Saw some pubes in our toilet, hope the new look works out tonight.
I'm proud of our boobs and what they could potentially achieve in life.
we used a swiffer mop as a stripper pole.
She broke both of her ankles trying to jump off the balcony. it's like every time she drinks she makes even more impressively bad decisions than the last time
welp wont be popping out a kid with a beret. frenchie is gone and the mother nature showed herself. bilingual kid can be erased from the bucket list
Jared is "trying to bite a strangers hat off" drunk. Oh, and that stranger is a girl at a table of 5 guys, one girl.
Sudden memory flashback: drunk me outside ripping my tampon out and throwing it into the neighbors yard, silently cheering 'time for sexxxx'. I sense a dangerous pattern emerging
I had a dream he was standing in front of me naked and flexing while yelling VICTORY and gizzing all over the floor.

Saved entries
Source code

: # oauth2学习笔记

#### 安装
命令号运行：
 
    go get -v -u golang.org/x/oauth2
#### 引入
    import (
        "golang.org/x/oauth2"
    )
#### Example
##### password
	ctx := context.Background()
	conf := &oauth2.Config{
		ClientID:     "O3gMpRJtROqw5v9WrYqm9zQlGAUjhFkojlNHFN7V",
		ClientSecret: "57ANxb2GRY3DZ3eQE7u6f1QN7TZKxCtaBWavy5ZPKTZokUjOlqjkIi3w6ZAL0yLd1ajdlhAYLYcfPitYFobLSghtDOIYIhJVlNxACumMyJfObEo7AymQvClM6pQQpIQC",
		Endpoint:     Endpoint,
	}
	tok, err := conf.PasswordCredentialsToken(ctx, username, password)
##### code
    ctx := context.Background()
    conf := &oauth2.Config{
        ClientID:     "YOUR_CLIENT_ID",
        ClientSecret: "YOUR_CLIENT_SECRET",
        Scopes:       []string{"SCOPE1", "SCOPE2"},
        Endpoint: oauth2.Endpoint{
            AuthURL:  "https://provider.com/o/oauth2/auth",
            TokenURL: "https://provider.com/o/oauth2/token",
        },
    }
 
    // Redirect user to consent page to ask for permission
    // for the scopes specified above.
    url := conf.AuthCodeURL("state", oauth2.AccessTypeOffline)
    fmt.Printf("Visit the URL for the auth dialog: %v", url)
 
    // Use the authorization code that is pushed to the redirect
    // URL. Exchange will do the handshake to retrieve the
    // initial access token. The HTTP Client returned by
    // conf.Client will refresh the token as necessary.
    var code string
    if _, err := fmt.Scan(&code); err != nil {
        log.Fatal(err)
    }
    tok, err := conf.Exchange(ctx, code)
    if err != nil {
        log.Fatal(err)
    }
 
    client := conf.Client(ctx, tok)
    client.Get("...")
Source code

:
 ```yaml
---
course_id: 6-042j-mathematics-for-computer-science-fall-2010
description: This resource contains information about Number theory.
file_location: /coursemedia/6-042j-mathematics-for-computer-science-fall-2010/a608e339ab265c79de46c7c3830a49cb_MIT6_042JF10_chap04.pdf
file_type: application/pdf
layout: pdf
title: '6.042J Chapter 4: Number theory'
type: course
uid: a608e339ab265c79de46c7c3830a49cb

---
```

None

◆ WORK REQUEST 1 ◆
In the collection of short messages, how did she break both of her ankles?
◆ WORK REQUEST 2 ◆
Go on with the collection of short messages by adding more lines after the last one shown.
The saved entries are separate material and have nothing to do with the collection of short messages.

◆ REPLY 1 ◆
She was trying to jump off the balcony.

◆ REPLY 2 ◆
my ass is still wet. this is highly unpleasant. give me 5 to get changed and I'm all yours. or you can yell things to me while I shower and burn clothes
OK BUT WHO THE FUCK FORGTS A LIVE CHICKEN IN MY HOUSE
You FaceTimed me to show me he was sucking your tit
Should I take a fireball shot or brush my teeth?
Lexi was drunk enough at 2pm to say "fuck tom brady and fuck you too" to literally every person at the store in Pats attire.
That was the first time i’ve been physically intimidated by a LinkedIn profile.
You fucked him, didn’t you?
He showed up at my house with tacos, rum and a negative Covid test. Of course I fucked him. I’m just a simple girl that likes tacos, not Margaret Thatcher!